**Problem requirements**
Look through the entries and count each line that includes the string "ankle". Reply with the number alone.

───── Records for processing

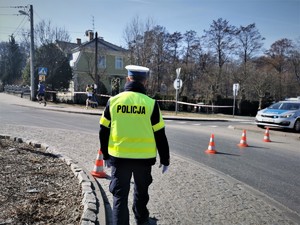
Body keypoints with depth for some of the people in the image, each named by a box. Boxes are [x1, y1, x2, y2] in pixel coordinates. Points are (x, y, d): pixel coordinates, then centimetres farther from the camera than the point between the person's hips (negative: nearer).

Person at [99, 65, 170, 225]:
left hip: (119, 157, 0)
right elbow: (160, 136, -5)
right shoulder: (151, 103, -9)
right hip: (144, 158, 1)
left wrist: (106, 155, 16)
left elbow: (103, 132, 3)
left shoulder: (113, 101, -3)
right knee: (141, 192, 24)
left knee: (120, 195, 11)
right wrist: (165, 159, 7)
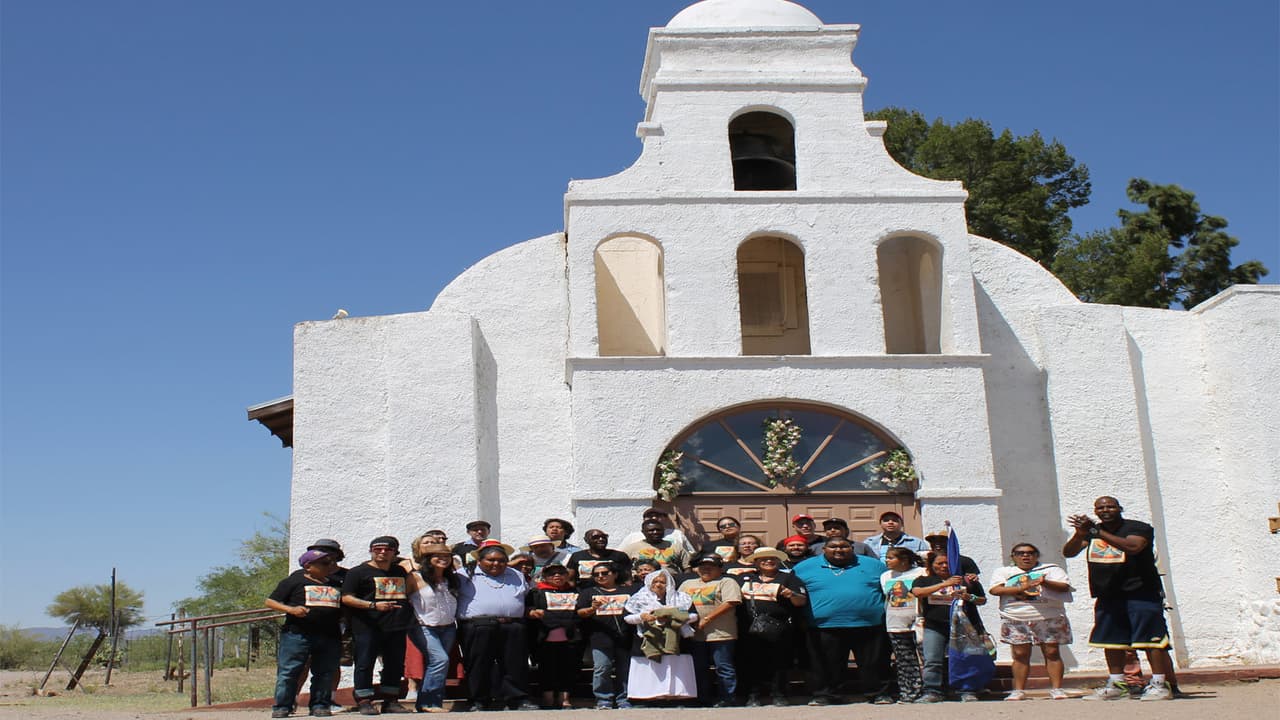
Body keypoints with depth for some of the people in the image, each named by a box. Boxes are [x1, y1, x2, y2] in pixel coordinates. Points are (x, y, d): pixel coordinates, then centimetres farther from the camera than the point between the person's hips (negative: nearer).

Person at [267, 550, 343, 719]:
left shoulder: (336, 585, 18)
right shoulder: (295, 581, 5)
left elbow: (345, 608, 30)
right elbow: (270, 601, 2)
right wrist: (291, 609, -13)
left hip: (329, 637, 4)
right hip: (297, 634, -4)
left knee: (325, 673, 3)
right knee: (288, 671, -6)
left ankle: (320, 705, 12)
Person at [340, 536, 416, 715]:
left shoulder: (400, 571, 18)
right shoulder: (358, 572, 1)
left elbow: (407, 595, 31)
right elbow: (346, 598, -8)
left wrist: (409, 619, 16)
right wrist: (373, 605, -18)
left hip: (397, 626, 5)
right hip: (368, 627, -5)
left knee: (395, 665, 7)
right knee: (365, 664, -5)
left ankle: (390, 701, 16)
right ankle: (364, 702, 1)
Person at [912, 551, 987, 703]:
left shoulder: (966, 579, 11)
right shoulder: (924, 580, 10)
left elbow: (983, 600, 17)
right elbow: (917, 592, -11)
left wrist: (970, 598, -7)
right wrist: (944, 584, -16)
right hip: (934, 626, 0)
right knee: (932, 661, -5)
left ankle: (967, 692, 2)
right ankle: (932, 693, -1)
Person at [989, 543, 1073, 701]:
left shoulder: (1051, 569, 12)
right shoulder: (1004, 572, 14)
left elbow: (1064, 586, -2)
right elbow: (995, 589, -3)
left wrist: (1045, 582, -21)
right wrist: (1022, 588, -13)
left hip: (1049, 618, -1)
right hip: (1016, 619, 1)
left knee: (1052, 652, -4)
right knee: (1020, 654, -1)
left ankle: (1056, 689, -1)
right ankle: (1019, 690, 3)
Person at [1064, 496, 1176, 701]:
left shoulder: (1139, 528, -6)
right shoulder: (1091, 530, 11)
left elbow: (1133, 547, -27)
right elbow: (1069, 553, 3)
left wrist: (1098, 532, -28)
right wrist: (1080, 534, -18)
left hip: (1140, 593, -6)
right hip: (1107, 595, 6)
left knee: (1151, 639, -7)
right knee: (1111, 640, 9)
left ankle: (1160, 684, -4)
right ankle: (1116, 685, 17)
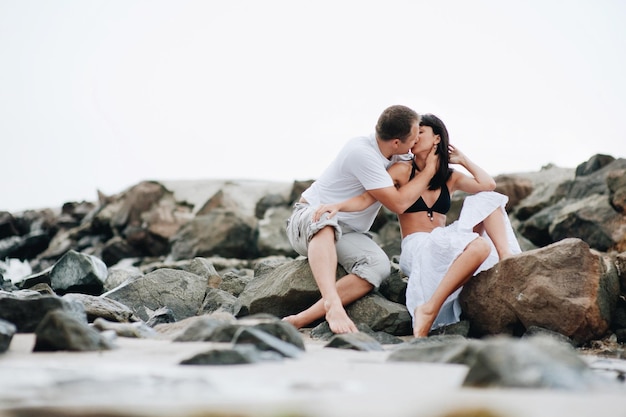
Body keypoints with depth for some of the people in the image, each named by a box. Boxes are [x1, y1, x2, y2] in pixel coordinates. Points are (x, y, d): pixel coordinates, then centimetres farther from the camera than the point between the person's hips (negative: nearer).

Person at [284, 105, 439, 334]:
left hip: (345, 234, 7)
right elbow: (398, 202, -19)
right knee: (325, 222, -44)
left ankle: (300, 319, -38)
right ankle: (332, 304, -58)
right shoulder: (362, 152, -22)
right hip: (308, 220, -7)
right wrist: (430, 169, -10)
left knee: (379, 265, -27)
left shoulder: (392, 156, 6)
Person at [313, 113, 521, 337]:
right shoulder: (403, 170, 3)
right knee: (479, 247, -33)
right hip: (416, 247, -5)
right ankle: (428, 310, -32)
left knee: (487, 199, -9)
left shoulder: (450, 178, 14)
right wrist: (337, 205, -25)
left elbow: (489, 184, 0)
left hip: (443, 245, 5)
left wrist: (462, 159, 10)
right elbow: (366, 198, -6)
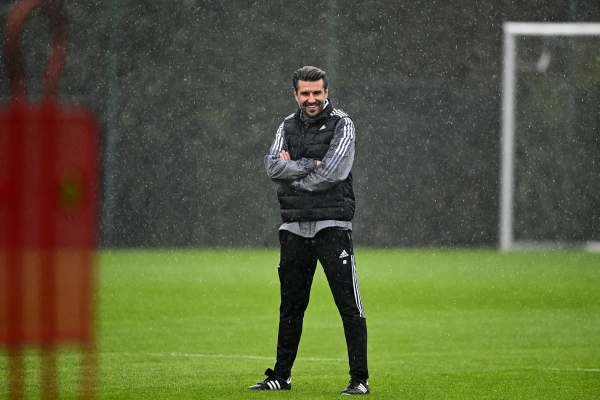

──────────

**Answer for the task**
12